**WHAT IS BEING ASKED**
What is needed is a word-for-word copy of the listing below, without pictures.

**DATA SHOWN**
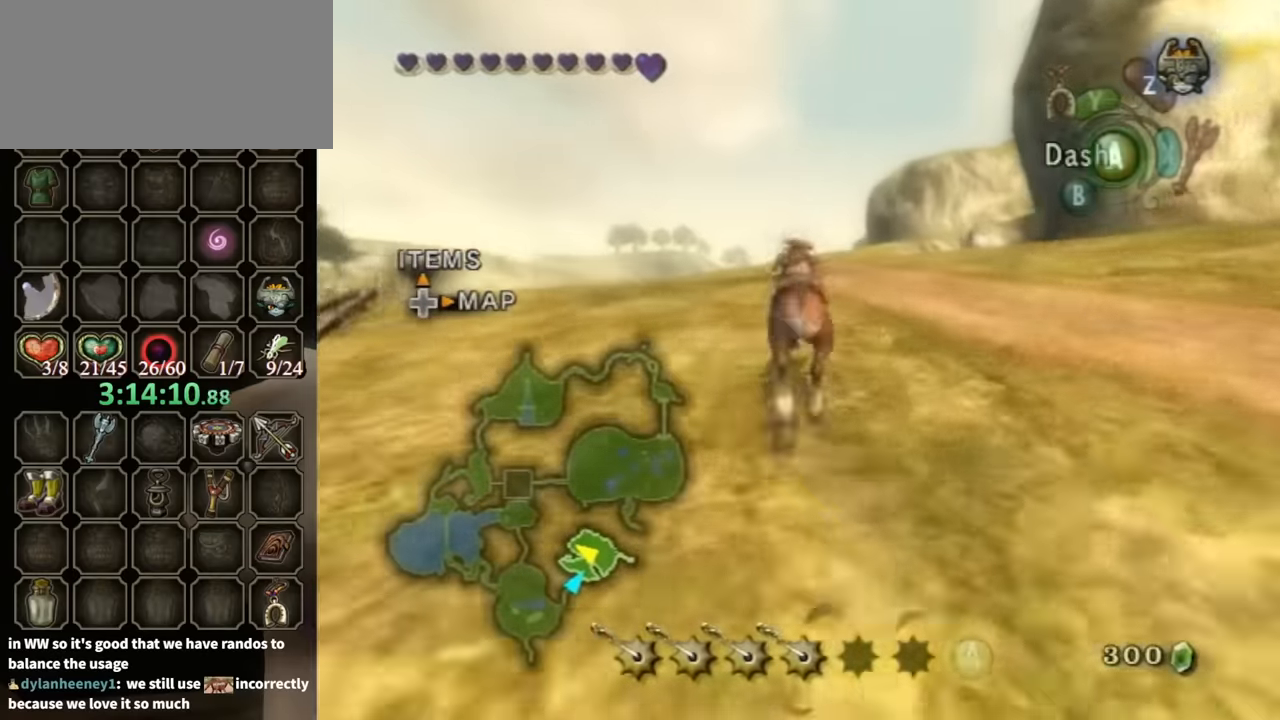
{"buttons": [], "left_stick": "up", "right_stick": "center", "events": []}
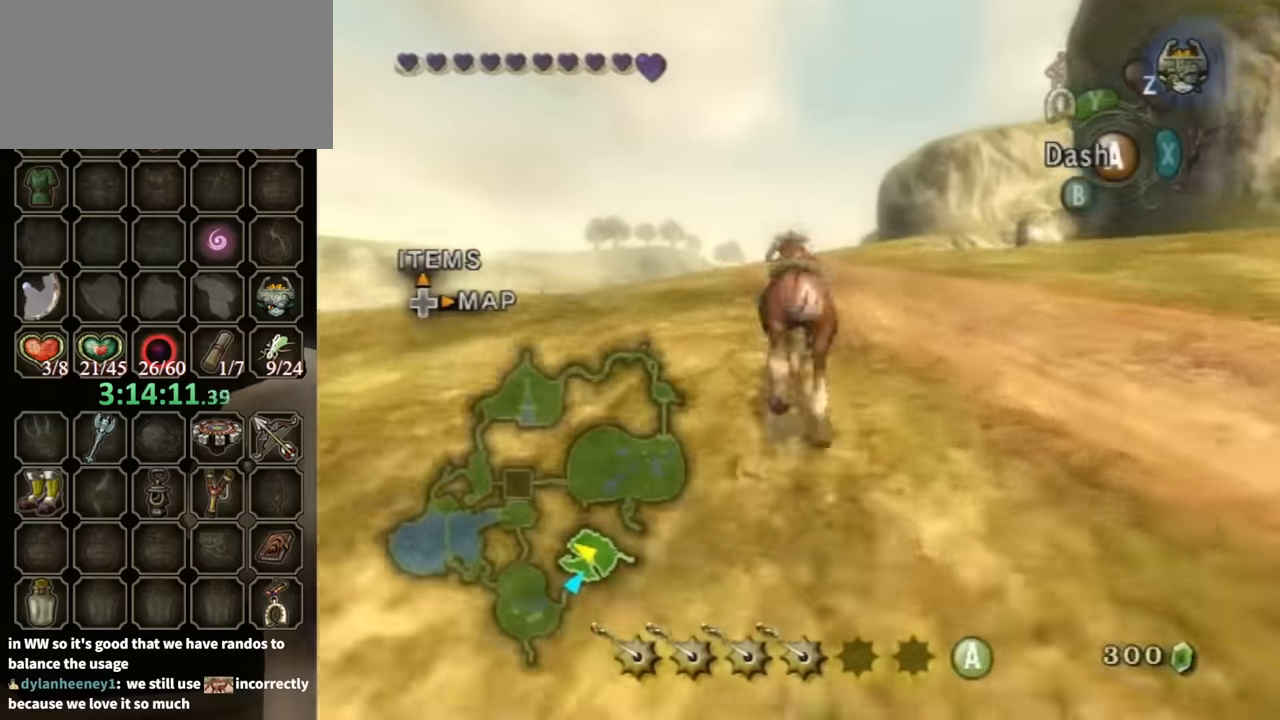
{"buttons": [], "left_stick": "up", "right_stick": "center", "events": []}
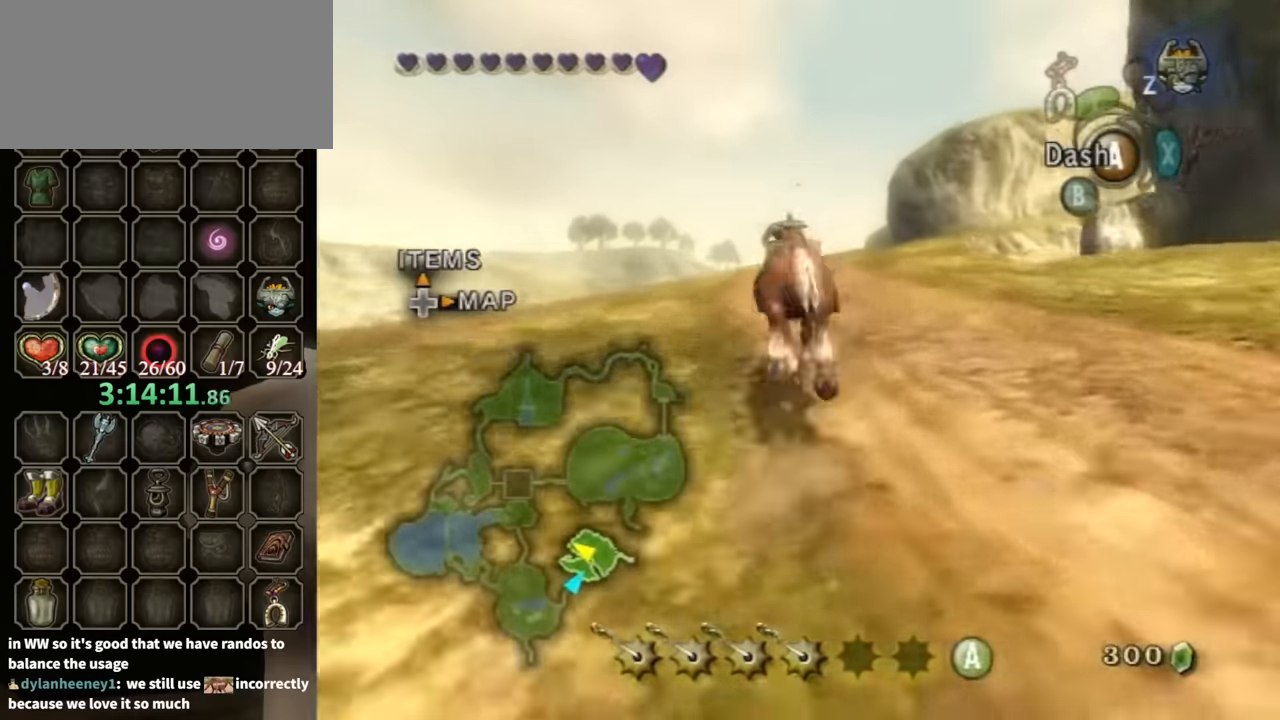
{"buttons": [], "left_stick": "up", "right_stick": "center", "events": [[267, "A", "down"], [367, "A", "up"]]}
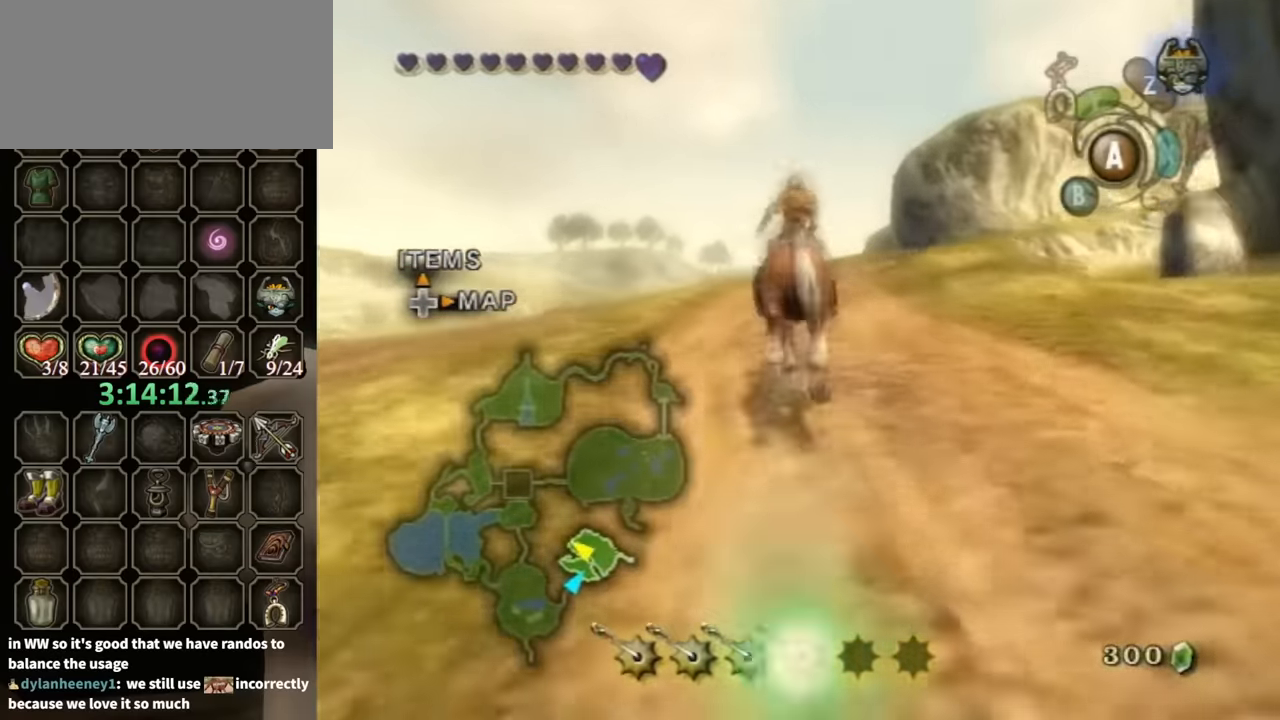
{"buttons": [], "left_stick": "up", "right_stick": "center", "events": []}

**COMPLETED EXERCISE**
{"buttons": [], "left_stick": "up", "right_stick": "center", "events": []}
{"buttons": [], "left_stick": "up", "right_stick": "center", "events": []}
{"buttons": [], "left_stick": "up", "right_stick": "center", "events": [[267, "A", "down"], [367, "A", "up"]]}
{"buttons": [], "left_stick": "up", "right_stick": "center", "events": []}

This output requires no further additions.